But at the same time, the Army has been charged with getting ready for a possible war on the Korean Peninsula. President Trump may have agreed toone-on-one talks with North Korea’s leader, Kim Jong-un, but the Pentagon is still trying to make sure that American forces are ready for what would probably be a completely different kind of war.
General Milley, the Army chief of staff, has repeatedly expressed concern that the Army has lost what he calls its “muscle memory” of how to fight big land wars. Beyond that, Army leaders — many of them students of history — say that for almost 200 years, the Army has often gotten the first battle of major wars wrong.
In particular, General Milley has cited the ill-fated Battle of Kasserine Pass during World War II, when unprepared American troops were outfoxed and pummeled by German forces. And he has mentioned Task Force Smith, the small, poorly equipped unit mauled by North Korean troops in 1950 during the Korean War.
The quickest way to guard against a repeat of these debacles, Army planners say, is to emphasize readiness and to streamline the process for getting new technology to soldiers.
Soldiers practicing with a howitzer artillery piece last month at Fort Sill. The Futures Command wants to make howitzers more effective from afar, keeping soldiers out of enemies’ target range.CreditTamir Kalifa for The New York Times
At Fort Sill, where 16 percent of Army recruits go through basic training and soldiers learn long-range artillery maneuvers, Futures Command leaders will consult directly with troops about how to update artillery pieces to improve speed and range.
On a cold afternoon on the artillery field last month, soldiers were training to fire the Paladin, a decades-old tracked vehicle that moves along with Army units and can fire at a distance. A few hundred yards away, a handful of soldiers were using another piece, the howitzer, for artillery practice.
These are the pieces Futures Command will seek to update, Army leaders said, with an aim of making them more effective from a distance — putting American soldiers out of the target range of adversaries.
The same concept is at work with new night vision goggle cameras that can be mounted on weapons and feed an image to the goggles. In essence, explained Sgt. Eric Janson, an Army weapons squad leader, “whatever your rifle is pointed at, you can see in a heads-up display” in your goggles. That means a soldier could, for instance, position a rifle above his head, squat and take cover, and still shoot a target.
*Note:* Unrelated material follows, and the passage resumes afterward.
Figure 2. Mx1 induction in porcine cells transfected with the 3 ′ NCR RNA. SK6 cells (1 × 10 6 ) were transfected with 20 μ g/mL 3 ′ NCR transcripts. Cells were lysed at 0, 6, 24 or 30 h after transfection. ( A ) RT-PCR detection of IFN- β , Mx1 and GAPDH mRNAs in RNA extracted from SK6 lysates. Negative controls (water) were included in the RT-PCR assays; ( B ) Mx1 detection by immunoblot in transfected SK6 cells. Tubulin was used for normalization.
The goggles cost $23,000 each. Army leaders say they hope to reduce the price over time, as they buy in bulk. But it will not come down much; the old ones were still $15,000 each.
They say they hope to have them in soldiers’ hands, finally, sometime this year.
Correction: March 18, 2018
A previous version of this article included an incorrect figure for the percentage of Army recruits who go through basic training at Fort Sill, Okla. The figure is 16 percent, not 30 percent.